--- START ---

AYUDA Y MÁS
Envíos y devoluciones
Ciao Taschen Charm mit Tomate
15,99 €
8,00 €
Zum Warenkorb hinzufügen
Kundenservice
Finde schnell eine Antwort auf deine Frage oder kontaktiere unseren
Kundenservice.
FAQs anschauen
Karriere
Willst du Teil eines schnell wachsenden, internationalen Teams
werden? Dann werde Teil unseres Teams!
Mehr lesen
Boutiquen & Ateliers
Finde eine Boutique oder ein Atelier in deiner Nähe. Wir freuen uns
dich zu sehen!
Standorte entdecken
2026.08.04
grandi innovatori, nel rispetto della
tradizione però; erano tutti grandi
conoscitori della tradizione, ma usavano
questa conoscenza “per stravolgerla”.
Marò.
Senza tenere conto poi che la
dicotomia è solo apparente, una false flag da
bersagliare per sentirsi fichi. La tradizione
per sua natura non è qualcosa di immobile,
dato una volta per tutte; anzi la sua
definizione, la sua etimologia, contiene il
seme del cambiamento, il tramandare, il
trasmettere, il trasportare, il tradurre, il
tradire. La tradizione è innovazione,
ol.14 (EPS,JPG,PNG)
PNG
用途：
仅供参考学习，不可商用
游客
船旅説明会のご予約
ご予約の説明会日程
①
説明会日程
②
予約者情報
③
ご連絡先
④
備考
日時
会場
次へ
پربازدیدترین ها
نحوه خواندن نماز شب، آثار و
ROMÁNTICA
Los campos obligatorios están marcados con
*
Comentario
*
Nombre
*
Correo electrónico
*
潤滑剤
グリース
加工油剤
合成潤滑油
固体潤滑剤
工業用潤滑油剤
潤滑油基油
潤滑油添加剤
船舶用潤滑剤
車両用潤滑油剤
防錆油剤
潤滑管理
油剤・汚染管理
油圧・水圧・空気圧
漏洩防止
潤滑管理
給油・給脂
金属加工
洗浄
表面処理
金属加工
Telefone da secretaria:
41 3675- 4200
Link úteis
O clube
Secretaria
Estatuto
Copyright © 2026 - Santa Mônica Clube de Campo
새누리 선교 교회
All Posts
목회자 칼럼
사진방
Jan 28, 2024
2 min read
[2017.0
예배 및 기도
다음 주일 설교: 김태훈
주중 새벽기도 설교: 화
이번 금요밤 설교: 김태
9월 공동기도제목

--- END ---

WHAT YOU NEED TO DO
Copy the lines above word for word, all of them, in the same order.

SOLUTION FOR THIS EXERCISE
AYUDA Y MÁS
Envíos y devoluciones
Ciao Taschen Charm mit Tomate
15,99 €
8,00 €
Zum Warenkorb hinzufügen
Kundenservice
Finde schnell eine Antwort auf deine Frage oder kontaktiere unseren
Kundenservice.
FAQs anschauen
Karriere
Willst du Teil eines schnell wachsenden, internationalen Teams
werden? Dann werde Teil unseres Teams!
Mehr lesen
Boutiquen & Ateliers
Finde eine Boutique oder ein Atelier in deiner Nähe. Wir freuen uns
dich zu sehen!
Standorte entdecken
2026.08.04
grandi innovatori, nel rispetto della
tradizione però; erano tutti grandi
conoscitori della tradizione, ma usavano
questa conoscenza “per stravolgerla”.
Marò.
Senza tenere conto poi che la
dicotomia è solo apparente, una false flag da
bersagliare per sentirsi fichi. La tradizione
per sua natura non è qualcosa di immobile,
dato una volta per tutte; anzi la sua
definizione, la sua etimologia, contiene il
seme del cambiamento, il tramandare, il
trasmettere, il trasportare, il tradurre, il
tradire. La tradizione è innovazione,
ol.14 (EPS,JPG,PNG)
PNG
用途：
仅供参考学习，不可商用
游客
船旅説明会のご予約
ご予約の説明会日程
①
説明会日程
②
予約者情報
③
ご連絡先
④
備考
日時
会場
次へ
پربازدیدترین ها
نحوه خواندن نماز شب، آثار و
ROMÁNTICA
Los campos obligatorios están marcados con
*
Comentario
*
Nombre
*
Correo electrónico
*
潤滑剤
グリース
加工油剤
合成潤滑油
固体潤滑剤
工業用潤滑油剤
潤滑油基油
潤滑油添加剤
船舶用潤滑剤
車両用潤滑油剤
防錆油剤
潤滑管理
油剤・汚染管理
油圧・水圧・空気圧
漏洩防止
潤滑管理
給油・給脂
金属加工
洗浄
表面処理
金属加工
Telefone da secretaria:
41 3675- 4200
Link úteis
O clube
Secretaria
Estatuto
Copyright © 2026 - Santa Mônica Clube de Campo
새누리 선교 교회
All Posts
목회자 칼럼
사진방
Jan 28, 2024
2 min read
[2017.0
예배 및 기도
다음 주일 설교: 김태훈
주중 새벽기도 설교: 화
이번 금요밤 설교: 김태
9월 공동기도제목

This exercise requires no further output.